**Work to complete**
Reproduce, exactly and in full, the lines from the one with "Trials@uspto.gov" through the one with "EASTHOM, Administrative Patent Judge." in the data below; drop pictures.

********

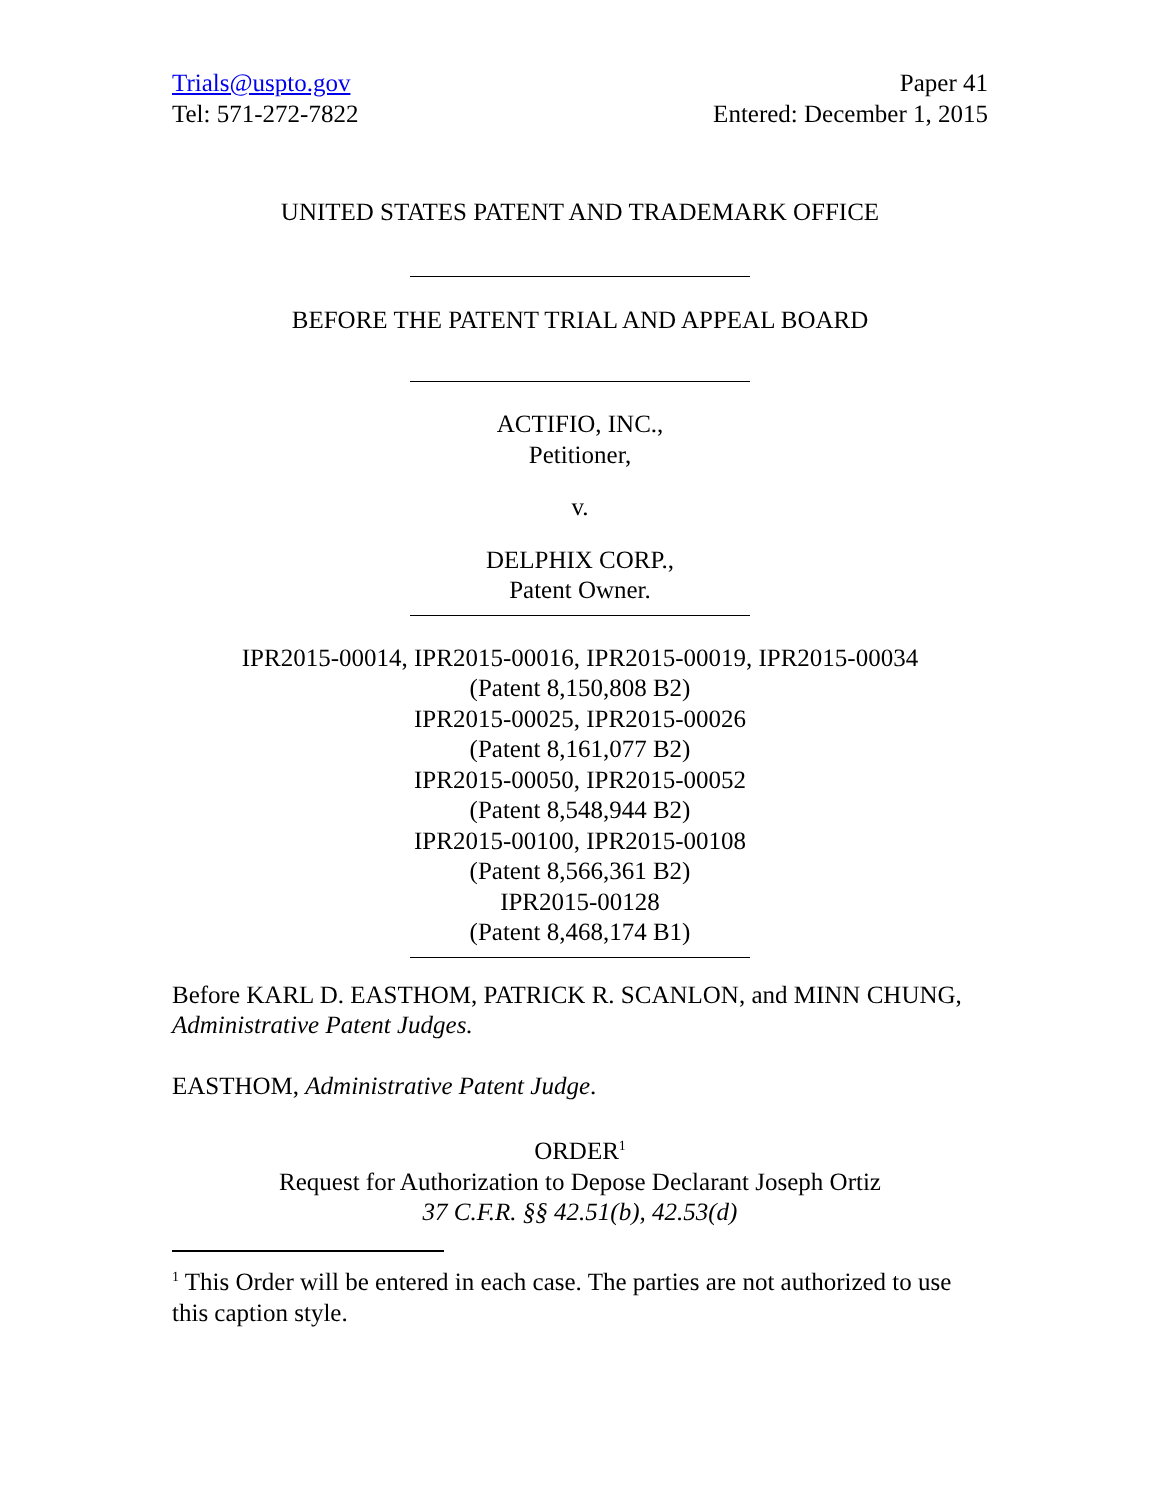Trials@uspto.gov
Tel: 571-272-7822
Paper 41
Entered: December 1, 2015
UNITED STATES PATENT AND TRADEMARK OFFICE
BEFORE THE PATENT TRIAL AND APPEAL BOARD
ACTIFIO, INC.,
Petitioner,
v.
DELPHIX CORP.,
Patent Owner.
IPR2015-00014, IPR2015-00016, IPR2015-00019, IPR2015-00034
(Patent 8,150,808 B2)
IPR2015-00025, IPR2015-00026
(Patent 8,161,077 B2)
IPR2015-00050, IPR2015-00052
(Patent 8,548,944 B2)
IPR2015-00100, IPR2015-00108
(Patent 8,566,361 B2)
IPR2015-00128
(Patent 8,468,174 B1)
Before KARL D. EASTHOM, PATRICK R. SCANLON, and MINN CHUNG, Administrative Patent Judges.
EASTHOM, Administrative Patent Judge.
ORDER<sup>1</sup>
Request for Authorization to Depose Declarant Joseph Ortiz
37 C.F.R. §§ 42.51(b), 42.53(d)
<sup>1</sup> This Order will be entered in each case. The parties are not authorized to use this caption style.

********

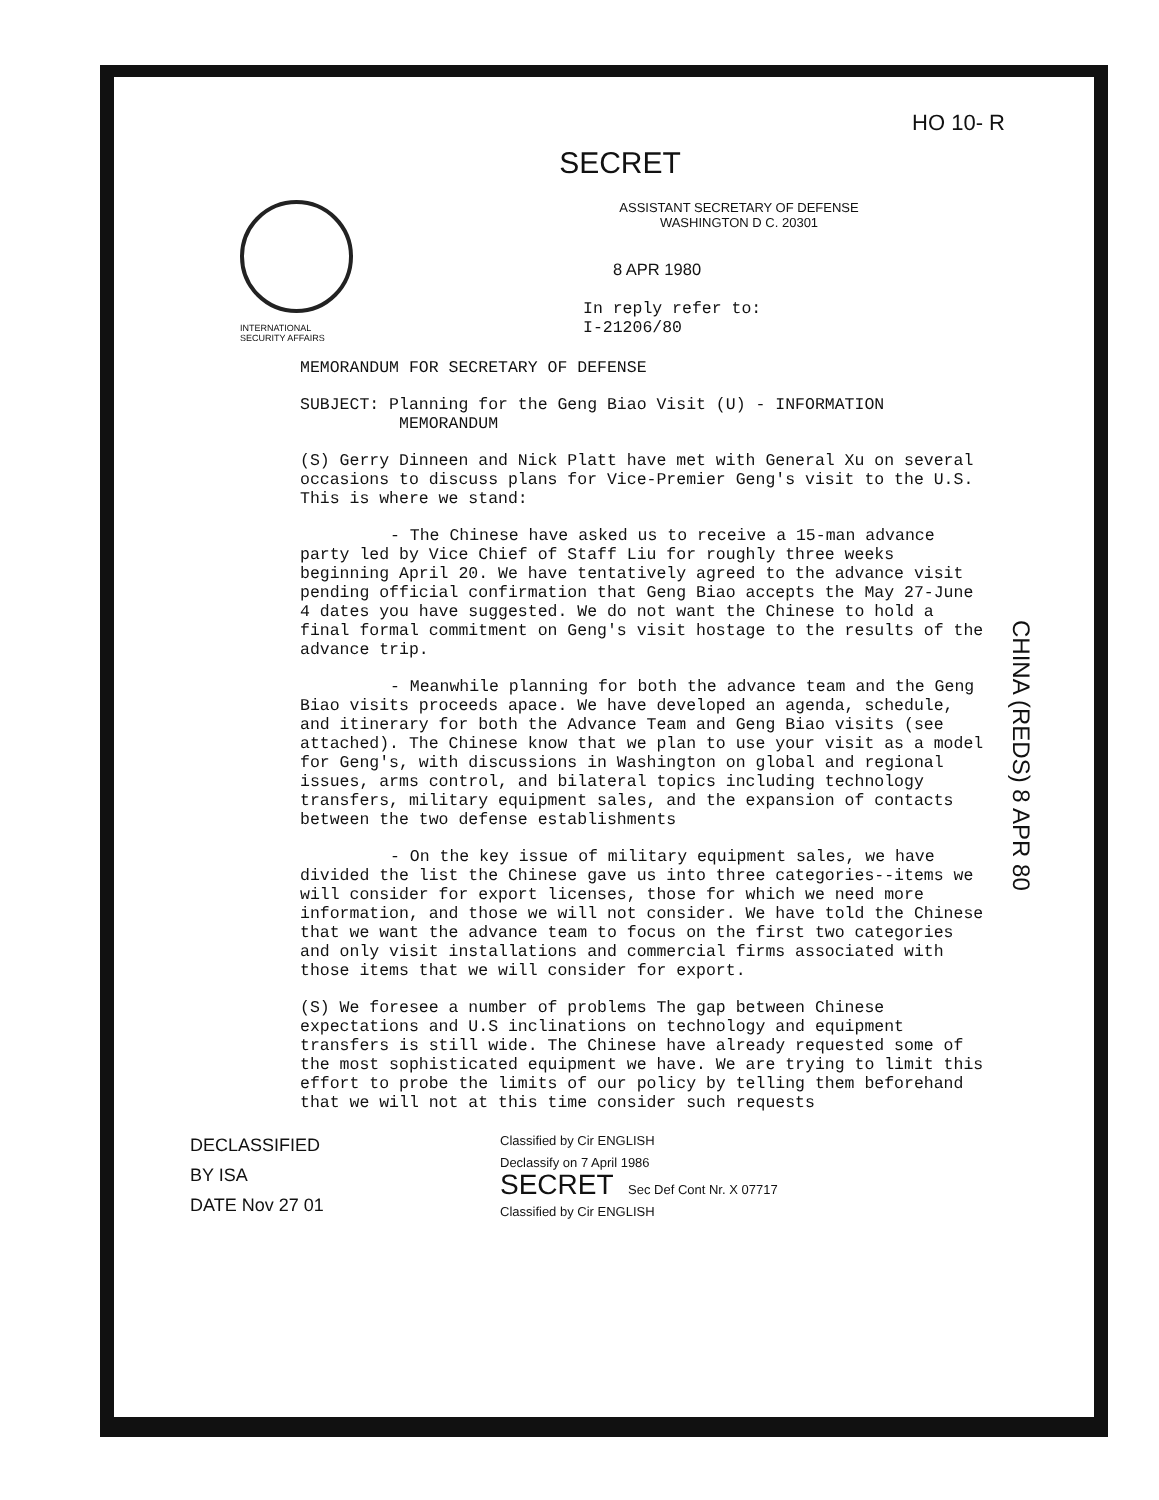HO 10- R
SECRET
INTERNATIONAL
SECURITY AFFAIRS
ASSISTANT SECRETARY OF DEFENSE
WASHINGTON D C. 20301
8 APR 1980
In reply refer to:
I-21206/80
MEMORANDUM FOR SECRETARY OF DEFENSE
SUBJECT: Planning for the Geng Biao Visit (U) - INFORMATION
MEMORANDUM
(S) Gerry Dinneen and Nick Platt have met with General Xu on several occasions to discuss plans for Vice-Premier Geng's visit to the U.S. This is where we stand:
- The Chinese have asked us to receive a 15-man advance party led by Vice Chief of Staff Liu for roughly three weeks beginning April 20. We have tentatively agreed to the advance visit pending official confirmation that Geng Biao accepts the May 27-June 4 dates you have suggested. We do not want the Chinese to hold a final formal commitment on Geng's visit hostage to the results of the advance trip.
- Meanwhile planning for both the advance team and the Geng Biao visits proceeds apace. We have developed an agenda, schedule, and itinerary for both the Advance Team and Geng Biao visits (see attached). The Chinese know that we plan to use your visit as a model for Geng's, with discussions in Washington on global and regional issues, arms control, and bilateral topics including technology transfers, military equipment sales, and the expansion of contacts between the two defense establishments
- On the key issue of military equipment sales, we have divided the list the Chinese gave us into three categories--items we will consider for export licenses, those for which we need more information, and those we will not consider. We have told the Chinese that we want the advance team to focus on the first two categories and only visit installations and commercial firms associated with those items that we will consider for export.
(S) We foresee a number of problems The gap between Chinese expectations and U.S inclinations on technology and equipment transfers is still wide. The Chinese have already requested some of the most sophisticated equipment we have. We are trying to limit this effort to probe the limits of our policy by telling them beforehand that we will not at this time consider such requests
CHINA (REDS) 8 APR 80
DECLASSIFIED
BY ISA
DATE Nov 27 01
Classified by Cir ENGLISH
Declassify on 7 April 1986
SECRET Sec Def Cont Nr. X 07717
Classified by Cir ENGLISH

********

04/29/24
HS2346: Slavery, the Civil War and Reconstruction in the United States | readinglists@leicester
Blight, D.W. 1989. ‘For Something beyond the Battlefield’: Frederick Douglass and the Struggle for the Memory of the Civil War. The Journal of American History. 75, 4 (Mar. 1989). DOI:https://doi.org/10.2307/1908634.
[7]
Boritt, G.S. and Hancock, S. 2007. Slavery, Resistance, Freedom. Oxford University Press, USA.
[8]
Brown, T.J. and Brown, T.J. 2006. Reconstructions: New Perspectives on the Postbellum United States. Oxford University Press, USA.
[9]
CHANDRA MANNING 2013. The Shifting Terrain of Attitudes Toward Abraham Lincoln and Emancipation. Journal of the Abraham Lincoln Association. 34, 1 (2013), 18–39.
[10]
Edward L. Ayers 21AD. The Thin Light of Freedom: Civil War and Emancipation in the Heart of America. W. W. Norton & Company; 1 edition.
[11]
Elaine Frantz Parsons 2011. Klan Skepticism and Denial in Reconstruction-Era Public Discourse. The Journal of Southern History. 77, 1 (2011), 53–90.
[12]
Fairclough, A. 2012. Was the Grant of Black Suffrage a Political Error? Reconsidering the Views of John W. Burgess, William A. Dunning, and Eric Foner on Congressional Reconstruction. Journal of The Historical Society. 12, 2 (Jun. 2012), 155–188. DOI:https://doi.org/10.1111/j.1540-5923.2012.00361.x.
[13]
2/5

********

**Answer to this exercise**
Trials@uspto.gov
Tel: 571-272-7822
Paper 41
Entered: December 1, 2015
UNITED STATES PATENT AND TRADEMARK OFFICE
BEFORE THE PATENT TRIAL AND APPEAL BOARD
ACTIFIO, INC.,
Petitioner,
v.
DELPHIX CORP.,
Patent Owner.
IPR2015-00014, IPR2015-00016, IPR2015-00019, IPR2015-00034
(Patent 8,150,808 B2)
IPR2015-00025, IPR2015-00026
(Patent 8,161,077 B2)
IPR2015-00050, IPR2015-00052
(Patent 8,548,944 B2)
IPR2015-00100, IPR2015-00108
(Patent 8,566,361 B2)
IPR2015-00128
(Patent 8,468,174 B1)
Before KARL D. EASTHOM, PATRICK R. SCANLON, and MINN CHUNG, Administrative Patent Judges.
EASTHOM, Administrative Patent Judge.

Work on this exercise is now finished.